Yesterday was the first big snow of the year, five inches or more, plus rain and slush to top it off with. The future mother-in-law offered a ride to work which I gladly accepted, and the fiance’s oldest friend called me by 10 a.m. to offer a ride home at the end of the day so I didn’t have to trudge home. Door-to-door service had me motivated enough on a Tuesday to get home early, crawl onto the couch for a three hour nap, and wake up to have peach cobbler (from scratch) out of the oven for the fiance’s return home.
But this morning, I just couldn’t do it. I woke up, saw the snow still coming down, and wanted to cry at the idea of leaving the house at all, much less slushing up to take three buses before 7 am. I couldn’t bear to be a grown up today.
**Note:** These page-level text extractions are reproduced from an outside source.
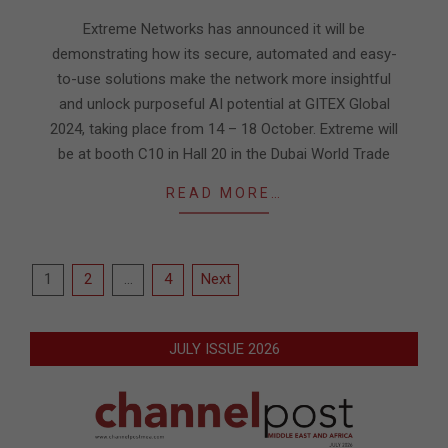
02
Extreme Networks has announced it will be
demonstrating how its secure, automated and easy-
to-use solutions make the network more insightful
and unlock purposeful AI potential at GITEX Global
2024, taking place from 14 – 18 October. Extreme will
be at booth C10 in Hall 20 in the Dubai World Trade
READ MORE…
Posts
1
2
…
4
Next
pagination
JULY ISSUE 2026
So, I called work, left voicemails all around about the transit delays, and schlumped under a blanket on my couch to doze off and on until noon. By which time there was really no point in going in.
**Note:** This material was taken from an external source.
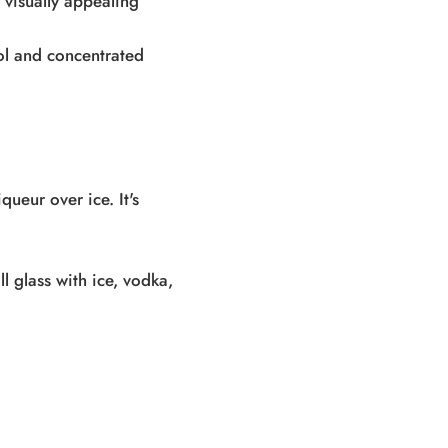
 visually appealing
ool and concentrated
queur over ice. It's
ll glass with ice, vodka,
I worry when I have these days. I should be able to do what needs to be done no matter the weather. I have been a good little adult all these months while the fiance’ fell apart. And I wonder if I’m finally relaxed enough to collapse. I have dodged phone calls from potential clients that I need to return. I have left email unanswered. All of which is non-urgent and can be dealt with tomorrow. But I worry that I won’t thaw for tomorrow. I have officially given in to winter and wonder if I’ll be able to pull it back together before spring.
I’m off to baby myself a little, to give myself the go ahead for a day of lazy nothing in hopes that I can do what needs to be done tomorrow. I’m sure a little sunshine and a good dinner wouldn’t hurt. In the meantime, you can find me under the quilt my grandma made, hiding from the big bad snow and pretending that tomorrow will be spring.